# [REQUIREMENT]
Output only the lines below from the one holding "number of natural" down to the one holding "Call to Worship", both end lines included and every picture dropped.

Collected data:
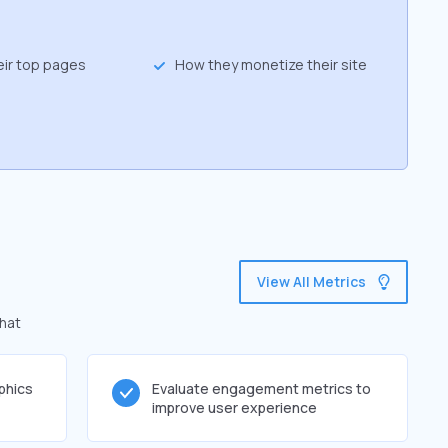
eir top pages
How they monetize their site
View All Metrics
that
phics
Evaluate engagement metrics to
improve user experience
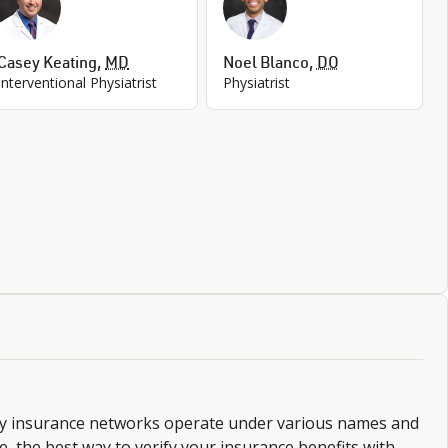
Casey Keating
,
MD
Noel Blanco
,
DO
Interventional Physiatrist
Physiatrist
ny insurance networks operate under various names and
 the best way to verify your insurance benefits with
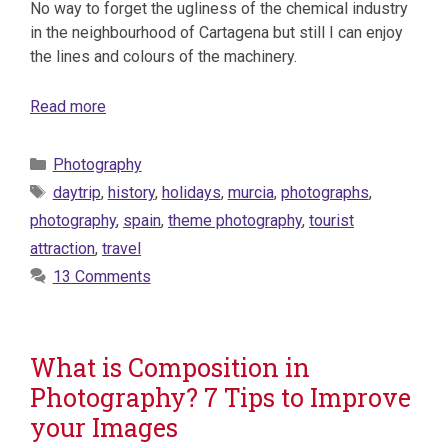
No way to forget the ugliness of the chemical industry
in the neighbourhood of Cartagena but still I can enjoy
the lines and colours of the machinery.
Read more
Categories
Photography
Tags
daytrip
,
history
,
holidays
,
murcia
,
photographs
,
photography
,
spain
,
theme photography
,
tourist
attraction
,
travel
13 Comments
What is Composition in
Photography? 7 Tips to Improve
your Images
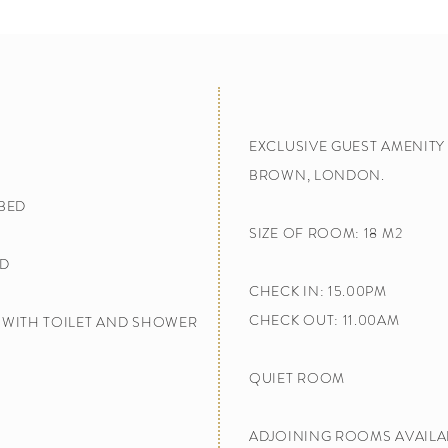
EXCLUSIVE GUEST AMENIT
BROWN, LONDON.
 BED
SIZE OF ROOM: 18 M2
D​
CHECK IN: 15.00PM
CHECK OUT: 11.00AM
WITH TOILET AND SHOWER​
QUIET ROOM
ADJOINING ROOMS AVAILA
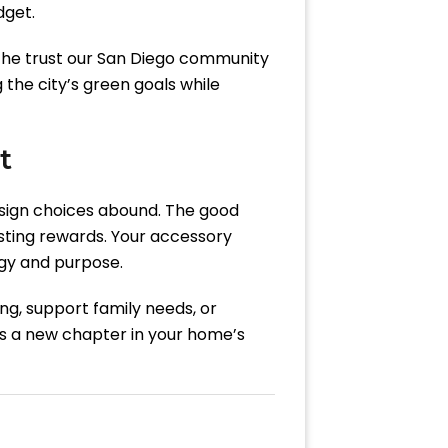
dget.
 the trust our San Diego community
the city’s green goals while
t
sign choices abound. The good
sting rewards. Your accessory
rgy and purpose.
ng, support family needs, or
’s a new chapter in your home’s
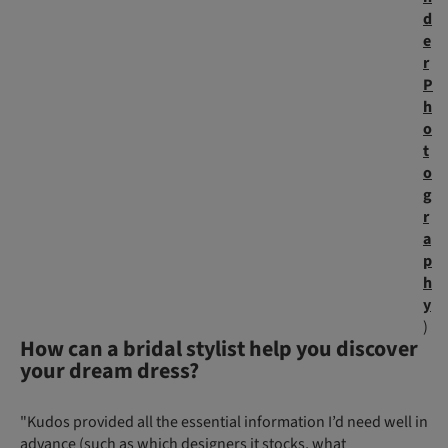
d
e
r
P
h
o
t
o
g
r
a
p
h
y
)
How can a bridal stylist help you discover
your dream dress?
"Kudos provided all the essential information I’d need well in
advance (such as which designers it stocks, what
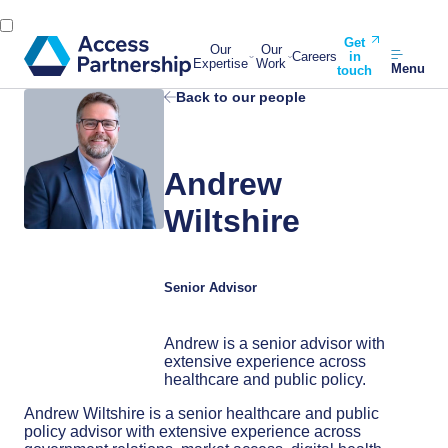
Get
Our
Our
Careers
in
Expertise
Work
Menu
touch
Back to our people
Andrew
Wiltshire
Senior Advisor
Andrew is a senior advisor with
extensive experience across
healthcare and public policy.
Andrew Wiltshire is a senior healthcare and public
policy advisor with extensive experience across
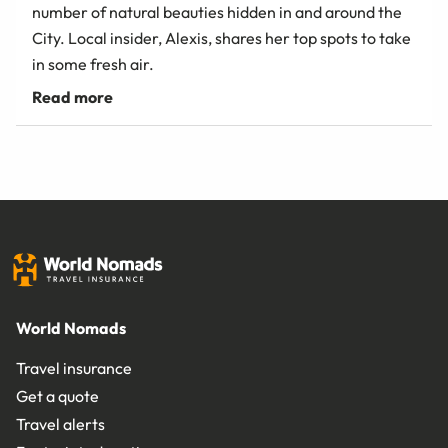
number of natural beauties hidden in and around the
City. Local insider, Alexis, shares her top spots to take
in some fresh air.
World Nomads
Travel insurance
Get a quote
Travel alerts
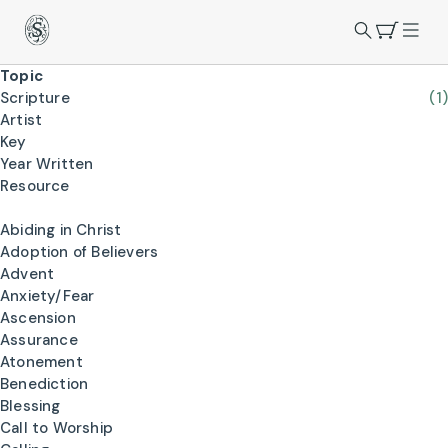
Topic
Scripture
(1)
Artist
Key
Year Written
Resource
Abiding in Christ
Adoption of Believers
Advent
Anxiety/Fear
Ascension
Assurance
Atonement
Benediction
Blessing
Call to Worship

---

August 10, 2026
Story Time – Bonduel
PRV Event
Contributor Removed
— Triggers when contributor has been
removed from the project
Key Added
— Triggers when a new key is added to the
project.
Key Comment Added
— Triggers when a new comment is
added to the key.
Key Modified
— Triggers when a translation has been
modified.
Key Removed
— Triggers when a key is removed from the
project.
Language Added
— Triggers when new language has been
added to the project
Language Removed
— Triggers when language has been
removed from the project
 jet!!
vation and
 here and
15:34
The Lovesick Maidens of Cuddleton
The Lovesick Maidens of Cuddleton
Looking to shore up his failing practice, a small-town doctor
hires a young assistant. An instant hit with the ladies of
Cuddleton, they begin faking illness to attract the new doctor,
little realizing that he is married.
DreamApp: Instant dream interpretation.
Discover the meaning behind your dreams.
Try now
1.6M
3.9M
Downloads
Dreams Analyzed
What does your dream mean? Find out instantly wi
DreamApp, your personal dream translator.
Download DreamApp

---

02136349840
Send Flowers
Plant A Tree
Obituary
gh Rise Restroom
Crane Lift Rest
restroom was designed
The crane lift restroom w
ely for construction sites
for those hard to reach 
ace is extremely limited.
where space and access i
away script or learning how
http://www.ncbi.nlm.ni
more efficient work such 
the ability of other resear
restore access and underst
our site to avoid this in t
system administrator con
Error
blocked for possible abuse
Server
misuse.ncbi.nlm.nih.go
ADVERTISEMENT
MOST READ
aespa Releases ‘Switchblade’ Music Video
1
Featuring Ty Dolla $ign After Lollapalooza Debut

# [OUTPUT BELOW]
number of natural beauties hidden in and around the
City. Local insider, Alexis, shares her top spots to take
in some fresh air.
World Nomads
Travel insurance
Get a quote
Travel alerts
Topic
Scripture
(1)
Artist
Key
Year Written
Resource
Abiding in Christ
Adoption of Believers
Advent
Anxiety/Fear
Ascension
Assurance
Atonement
Benediction
Blessing
Call to Worship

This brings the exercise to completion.